Written task: Two lines below mark the span: the one containing "Schloss-Stadt Hückeswagen" and the one containing "immobiliaris.". Set down both, plus every line between, exactly as they stand, and nothing else.

Given records:
= Beginning of Section =

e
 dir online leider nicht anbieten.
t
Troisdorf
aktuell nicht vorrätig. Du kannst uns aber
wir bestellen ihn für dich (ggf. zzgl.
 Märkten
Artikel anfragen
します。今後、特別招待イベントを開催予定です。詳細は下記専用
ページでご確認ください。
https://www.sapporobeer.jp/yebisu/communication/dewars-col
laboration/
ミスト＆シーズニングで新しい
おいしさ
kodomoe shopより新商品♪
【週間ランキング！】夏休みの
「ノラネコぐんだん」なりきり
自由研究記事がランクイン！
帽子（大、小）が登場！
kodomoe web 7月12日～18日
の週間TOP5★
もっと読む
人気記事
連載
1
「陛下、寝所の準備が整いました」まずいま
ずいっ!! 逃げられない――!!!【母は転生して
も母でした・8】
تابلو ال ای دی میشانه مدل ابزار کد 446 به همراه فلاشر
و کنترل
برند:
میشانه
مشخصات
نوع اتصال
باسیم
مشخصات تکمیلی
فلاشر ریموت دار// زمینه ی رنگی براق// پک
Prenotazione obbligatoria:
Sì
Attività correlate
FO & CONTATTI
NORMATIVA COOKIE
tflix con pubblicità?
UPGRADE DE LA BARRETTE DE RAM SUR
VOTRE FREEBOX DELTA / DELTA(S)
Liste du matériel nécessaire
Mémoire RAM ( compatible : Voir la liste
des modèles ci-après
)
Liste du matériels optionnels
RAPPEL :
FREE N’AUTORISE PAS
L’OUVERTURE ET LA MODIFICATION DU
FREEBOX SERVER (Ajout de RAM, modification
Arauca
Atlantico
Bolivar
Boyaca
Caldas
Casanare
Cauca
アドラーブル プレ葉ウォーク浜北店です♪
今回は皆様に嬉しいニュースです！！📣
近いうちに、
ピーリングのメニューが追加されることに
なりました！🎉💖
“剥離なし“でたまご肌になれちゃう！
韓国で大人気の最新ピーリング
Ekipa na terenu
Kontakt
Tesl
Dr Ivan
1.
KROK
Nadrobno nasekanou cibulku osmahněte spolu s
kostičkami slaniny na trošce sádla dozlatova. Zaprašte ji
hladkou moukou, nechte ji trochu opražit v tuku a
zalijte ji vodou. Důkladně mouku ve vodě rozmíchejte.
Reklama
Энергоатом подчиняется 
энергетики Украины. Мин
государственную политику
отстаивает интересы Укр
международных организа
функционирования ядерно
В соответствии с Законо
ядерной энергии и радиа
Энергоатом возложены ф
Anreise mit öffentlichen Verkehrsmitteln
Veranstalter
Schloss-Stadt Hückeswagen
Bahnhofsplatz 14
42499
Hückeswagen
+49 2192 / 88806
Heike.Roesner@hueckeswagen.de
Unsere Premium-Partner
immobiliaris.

= End of Section =
= Beginning of Section =

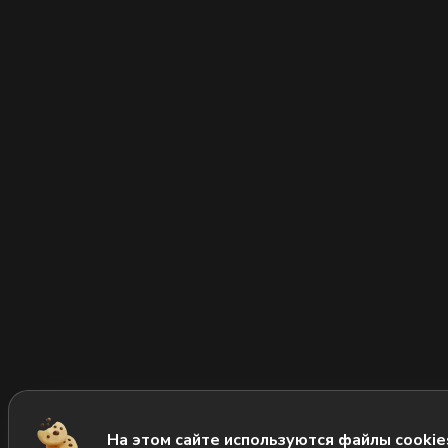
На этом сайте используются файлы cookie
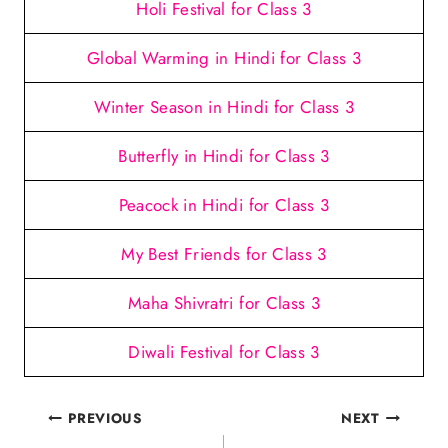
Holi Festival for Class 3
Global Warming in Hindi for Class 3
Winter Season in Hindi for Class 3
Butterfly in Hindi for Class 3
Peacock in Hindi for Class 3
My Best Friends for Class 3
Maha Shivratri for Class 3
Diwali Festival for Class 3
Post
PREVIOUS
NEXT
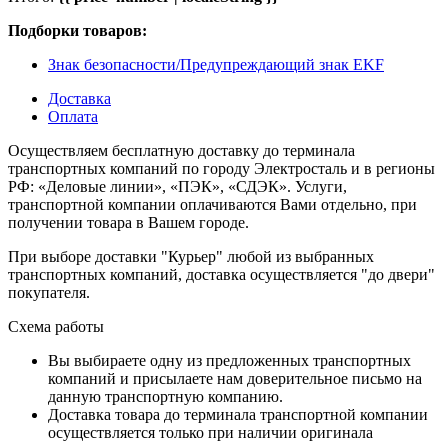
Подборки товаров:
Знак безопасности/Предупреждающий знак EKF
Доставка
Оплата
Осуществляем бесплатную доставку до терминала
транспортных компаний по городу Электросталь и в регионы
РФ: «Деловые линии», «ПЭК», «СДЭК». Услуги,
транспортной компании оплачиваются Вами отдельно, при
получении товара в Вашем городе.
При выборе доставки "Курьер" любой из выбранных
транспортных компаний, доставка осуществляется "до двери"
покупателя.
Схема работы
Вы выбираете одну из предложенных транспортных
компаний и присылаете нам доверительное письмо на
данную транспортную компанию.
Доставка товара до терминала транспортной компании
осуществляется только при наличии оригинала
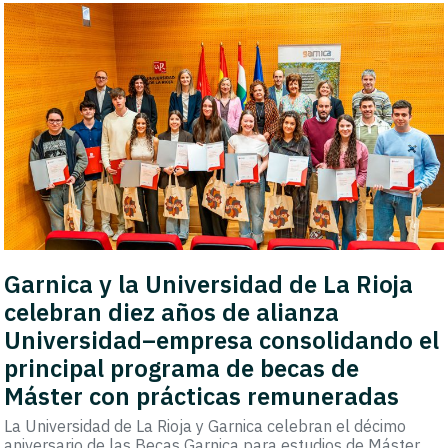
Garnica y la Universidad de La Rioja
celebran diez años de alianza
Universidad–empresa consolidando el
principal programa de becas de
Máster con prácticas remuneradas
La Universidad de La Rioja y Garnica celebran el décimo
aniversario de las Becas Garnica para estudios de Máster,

= End of Section =
= Beginning of Section =

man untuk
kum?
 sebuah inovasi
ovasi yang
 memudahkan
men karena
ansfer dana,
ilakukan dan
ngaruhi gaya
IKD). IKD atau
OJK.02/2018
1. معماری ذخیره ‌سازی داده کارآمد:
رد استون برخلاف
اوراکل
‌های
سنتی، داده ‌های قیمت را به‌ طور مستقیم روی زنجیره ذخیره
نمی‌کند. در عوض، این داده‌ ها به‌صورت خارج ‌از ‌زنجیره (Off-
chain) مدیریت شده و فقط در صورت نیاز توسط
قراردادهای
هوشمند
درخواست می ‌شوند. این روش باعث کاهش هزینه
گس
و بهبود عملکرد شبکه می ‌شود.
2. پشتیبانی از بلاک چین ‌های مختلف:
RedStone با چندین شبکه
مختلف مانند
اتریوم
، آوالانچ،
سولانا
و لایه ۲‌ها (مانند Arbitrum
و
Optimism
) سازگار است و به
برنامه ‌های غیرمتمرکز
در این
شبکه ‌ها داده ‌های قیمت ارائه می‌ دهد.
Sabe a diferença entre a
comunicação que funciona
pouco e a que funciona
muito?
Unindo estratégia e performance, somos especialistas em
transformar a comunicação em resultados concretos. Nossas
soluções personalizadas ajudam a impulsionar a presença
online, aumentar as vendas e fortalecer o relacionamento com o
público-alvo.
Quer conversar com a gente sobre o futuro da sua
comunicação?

= End of Section =

Solution for this task:
Schloss-Stadt Hückeswagen
Bahnhofsplatz 14
42499
Hückeswagen
+49 2192 / 88806
Heike.Roesner@hueckeswagen.de
Unsere Premium-Partner
immobiliaris.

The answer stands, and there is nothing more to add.